Here’s a question to consider: If it’s really progress we want, why do we spend so much time looking back instead of looking forward? Why do we insist on expending so much energy beating ourselves up over past mistakes — or even just being ill-informed — rather than on letting go of what we can’t change and doing our best to move forward?

Of course, the photos of Rachael weren’t something the contestant was harboring, terrified they would see the light of day. Had Rachael had the forethought that maybe wearing a costume and attending that party or taking a selfie could be considered racially insensitive or racist, she likely never would have done it and she certainly wouldn’t have advertised it on social media. So if you aren’t a racist, why would you lie awake at night scared that someone will cancel you for being a racist?

But I guess that’s where we are now. Brett Kavanaugh isn’t a gang rapist, but that didn’t stop a mob from coming after him. J.K. Rowling doesn’t want to erase transgender people, but the thought police came for her too, pitchforks drawn. And here’s Acho, reinforcing the idea that this is normal.

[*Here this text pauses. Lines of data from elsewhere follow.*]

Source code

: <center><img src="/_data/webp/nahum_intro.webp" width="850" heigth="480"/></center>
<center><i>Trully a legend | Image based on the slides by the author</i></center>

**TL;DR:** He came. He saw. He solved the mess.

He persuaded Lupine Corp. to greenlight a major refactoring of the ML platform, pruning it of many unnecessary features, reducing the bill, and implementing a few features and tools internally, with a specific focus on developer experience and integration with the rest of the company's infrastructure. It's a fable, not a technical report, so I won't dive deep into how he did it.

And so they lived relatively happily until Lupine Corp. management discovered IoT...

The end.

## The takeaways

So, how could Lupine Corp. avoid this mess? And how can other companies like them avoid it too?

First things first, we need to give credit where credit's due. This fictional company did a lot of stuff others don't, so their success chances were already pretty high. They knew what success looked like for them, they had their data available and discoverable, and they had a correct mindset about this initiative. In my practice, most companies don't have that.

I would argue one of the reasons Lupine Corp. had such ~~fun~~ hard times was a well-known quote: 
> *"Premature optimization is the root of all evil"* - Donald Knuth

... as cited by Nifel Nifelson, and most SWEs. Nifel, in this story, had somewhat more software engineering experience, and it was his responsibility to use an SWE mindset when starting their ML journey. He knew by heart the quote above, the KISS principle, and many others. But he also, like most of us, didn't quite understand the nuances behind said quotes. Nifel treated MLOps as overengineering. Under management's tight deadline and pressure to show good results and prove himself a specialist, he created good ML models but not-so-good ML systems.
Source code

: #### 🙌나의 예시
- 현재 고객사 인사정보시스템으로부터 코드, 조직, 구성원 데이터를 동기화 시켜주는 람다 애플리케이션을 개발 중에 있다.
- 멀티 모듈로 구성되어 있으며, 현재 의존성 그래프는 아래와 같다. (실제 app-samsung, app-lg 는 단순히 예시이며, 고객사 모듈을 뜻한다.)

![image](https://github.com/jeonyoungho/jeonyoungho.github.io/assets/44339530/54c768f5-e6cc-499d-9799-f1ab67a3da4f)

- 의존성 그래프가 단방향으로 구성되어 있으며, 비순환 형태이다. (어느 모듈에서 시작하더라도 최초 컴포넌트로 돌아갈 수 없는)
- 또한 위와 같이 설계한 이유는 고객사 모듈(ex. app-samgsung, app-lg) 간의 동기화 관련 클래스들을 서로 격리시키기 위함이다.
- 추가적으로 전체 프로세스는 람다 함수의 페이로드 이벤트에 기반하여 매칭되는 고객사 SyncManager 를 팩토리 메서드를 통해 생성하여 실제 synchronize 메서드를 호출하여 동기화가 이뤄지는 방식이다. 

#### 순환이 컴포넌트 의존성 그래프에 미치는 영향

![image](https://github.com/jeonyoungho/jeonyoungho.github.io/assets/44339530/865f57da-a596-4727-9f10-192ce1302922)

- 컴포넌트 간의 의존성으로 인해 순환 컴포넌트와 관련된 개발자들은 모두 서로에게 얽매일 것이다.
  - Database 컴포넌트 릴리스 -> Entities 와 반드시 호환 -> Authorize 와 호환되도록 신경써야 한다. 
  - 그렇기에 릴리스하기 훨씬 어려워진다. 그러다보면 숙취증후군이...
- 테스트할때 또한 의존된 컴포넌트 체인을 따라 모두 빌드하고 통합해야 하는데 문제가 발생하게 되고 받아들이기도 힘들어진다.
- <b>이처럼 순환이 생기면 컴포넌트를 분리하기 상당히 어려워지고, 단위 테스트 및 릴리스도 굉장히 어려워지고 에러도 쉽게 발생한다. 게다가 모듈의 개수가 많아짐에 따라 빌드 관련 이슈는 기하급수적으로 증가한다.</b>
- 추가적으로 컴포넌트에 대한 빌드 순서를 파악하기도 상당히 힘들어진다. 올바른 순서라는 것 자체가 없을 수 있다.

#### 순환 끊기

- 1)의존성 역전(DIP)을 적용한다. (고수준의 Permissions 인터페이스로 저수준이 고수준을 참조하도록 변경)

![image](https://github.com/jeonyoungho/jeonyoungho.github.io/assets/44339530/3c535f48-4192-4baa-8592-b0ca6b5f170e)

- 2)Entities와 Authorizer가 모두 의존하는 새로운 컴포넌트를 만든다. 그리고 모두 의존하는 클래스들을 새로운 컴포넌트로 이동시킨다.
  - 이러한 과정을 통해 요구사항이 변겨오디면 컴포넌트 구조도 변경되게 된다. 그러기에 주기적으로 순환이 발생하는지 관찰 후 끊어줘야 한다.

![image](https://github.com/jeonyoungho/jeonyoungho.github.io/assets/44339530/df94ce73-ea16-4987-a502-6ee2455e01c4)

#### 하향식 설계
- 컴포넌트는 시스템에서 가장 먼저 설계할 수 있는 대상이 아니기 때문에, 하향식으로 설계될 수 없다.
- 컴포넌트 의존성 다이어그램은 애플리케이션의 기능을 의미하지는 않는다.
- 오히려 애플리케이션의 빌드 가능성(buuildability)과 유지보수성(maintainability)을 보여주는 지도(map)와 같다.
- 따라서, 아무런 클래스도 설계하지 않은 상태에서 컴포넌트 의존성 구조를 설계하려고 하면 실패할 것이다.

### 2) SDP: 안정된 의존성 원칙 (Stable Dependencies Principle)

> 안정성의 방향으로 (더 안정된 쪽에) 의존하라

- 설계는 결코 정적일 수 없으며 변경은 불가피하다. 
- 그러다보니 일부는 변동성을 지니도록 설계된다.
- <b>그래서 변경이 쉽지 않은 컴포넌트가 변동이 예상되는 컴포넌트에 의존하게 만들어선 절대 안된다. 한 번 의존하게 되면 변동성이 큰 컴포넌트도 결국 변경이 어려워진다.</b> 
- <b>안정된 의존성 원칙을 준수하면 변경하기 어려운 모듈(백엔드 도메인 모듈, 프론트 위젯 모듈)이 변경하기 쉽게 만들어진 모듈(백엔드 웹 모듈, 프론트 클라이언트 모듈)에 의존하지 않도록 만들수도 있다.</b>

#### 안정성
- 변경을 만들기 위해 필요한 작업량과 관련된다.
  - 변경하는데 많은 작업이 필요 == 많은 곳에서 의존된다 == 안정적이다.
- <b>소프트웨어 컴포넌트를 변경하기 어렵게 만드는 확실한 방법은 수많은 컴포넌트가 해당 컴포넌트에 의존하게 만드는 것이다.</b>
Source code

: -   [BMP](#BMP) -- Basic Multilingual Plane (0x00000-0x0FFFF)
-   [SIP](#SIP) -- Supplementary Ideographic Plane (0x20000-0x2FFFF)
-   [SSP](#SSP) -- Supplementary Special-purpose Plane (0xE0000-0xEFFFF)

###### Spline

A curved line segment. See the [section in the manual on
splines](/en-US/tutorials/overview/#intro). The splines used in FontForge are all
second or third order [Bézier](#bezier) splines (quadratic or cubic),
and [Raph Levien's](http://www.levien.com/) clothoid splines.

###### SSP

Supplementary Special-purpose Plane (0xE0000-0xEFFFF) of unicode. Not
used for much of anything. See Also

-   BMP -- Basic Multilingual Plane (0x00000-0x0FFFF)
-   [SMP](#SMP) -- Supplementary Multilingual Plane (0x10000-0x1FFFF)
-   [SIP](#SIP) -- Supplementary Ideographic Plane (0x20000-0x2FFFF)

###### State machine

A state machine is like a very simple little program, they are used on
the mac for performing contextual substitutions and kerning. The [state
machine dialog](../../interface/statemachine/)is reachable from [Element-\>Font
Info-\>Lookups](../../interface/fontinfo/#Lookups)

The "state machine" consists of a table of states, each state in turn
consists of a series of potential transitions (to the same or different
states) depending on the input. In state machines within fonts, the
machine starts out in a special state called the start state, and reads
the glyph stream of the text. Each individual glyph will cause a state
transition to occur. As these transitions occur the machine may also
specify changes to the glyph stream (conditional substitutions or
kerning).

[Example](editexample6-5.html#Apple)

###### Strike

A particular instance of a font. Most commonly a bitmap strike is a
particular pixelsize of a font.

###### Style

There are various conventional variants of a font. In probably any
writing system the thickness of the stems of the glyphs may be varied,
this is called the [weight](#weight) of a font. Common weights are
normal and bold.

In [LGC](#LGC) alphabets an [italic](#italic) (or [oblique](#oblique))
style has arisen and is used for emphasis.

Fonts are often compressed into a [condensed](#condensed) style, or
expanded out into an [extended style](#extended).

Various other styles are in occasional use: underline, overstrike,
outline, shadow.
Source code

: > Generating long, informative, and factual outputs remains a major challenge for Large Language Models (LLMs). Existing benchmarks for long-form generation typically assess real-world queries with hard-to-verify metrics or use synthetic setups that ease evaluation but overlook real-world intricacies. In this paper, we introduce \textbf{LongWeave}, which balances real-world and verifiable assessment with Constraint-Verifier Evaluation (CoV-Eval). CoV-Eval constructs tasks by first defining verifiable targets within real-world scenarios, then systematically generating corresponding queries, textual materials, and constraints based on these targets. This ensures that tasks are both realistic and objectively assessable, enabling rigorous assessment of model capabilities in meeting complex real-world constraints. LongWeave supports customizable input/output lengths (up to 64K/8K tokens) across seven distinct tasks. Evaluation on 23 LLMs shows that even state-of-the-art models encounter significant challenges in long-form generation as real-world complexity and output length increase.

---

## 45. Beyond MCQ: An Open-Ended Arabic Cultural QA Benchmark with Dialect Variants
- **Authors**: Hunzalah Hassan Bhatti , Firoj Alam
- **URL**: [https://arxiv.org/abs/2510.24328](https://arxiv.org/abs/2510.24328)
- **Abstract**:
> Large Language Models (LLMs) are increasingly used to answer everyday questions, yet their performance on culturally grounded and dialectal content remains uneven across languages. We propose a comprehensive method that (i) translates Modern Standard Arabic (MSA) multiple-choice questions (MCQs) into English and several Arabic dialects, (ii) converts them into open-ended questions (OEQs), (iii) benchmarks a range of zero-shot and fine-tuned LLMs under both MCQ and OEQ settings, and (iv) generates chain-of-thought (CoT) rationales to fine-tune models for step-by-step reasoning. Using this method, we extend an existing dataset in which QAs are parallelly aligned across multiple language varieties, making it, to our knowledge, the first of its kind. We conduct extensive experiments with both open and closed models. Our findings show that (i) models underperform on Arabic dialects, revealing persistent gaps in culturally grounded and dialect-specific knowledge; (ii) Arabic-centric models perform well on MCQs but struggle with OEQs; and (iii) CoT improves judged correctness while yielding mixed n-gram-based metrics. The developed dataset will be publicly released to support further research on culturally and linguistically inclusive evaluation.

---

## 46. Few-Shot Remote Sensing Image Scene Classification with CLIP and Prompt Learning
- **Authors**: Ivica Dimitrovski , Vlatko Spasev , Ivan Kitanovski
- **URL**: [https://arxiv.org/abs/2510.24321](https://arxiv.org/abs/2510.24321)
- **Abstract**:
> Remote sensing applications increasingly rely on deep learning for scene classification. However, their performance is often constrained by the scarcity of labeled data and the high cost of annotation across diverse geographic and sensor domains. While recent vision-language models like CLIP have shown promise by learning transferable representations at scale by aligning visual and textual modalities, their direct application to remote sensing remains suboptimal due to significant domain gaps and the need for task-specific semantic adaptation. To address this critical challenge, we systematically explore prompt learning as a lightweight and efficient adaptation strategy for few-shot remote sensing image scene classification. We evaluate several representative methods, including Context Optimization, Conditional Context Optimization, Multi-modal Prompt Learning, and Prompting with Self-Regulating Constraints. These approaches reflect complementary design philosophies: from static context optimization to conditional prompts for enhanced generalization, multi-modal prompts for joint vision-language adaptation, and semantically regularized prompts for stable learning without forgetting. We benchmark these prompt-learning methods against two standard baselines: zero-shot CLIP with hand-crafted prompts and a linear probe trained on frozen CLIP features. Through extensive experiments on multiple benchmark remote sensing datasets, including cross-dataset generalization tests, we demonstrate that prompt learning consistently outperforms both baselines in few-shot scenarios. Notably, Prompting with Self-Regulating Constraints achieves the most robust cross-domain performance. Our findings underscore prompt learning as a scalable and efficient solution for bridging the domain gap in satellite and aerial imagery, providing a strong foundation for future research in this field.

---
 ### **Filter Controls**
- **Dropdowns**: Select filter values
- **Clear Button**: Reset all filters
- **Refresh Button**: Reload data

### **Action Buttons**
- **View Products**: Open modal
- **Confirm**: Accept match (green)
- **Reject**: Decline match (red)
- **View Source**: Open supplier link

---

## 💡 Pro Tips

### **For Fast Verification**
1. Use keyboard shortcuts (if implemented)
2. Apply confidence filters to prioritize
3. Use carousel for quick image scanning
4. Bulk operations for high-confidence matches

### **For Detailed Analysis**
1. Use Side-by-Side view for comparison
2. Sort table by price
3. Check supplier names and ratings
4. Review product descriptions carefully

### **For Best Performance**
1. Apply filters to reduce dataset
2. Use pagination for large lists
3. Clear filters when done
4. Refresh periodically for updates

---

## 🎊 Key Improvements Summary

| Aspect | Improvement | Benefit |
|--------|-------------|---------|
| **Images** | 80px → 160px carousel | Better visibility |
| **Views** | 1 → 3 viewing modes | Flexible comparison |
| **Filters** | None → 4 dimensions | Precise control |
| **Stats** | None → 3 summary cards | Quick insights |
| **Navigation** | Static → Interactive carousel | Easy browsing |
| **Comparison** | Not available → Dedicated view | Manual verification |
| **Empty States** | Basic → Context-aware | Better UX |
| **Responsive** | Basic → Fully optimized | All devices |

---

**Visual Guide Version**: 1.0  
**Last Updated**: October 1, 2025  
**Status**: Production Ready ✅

It’s also worth mentioning that Acho’s question was wrong. It was never the photos that ruined Kirkconnell’s life. Those were securely in her past where they belonged. It was the cancel mob, which Harrison was right to classify as the “woke police.” Digging up those photos didn’t solve racism. It didn’t achieve reconciliation whatsoever.

The only thing the social justice mob accomplished in drudging up Rachael’s past was breaking a young girl’s spirit, destroying her relationship, and forcing her to apologize ad nauseum in a humiliating on-stage “Bachelor” struggle session in front of the world. There was nothing normal about it, and nobody should pretend there was.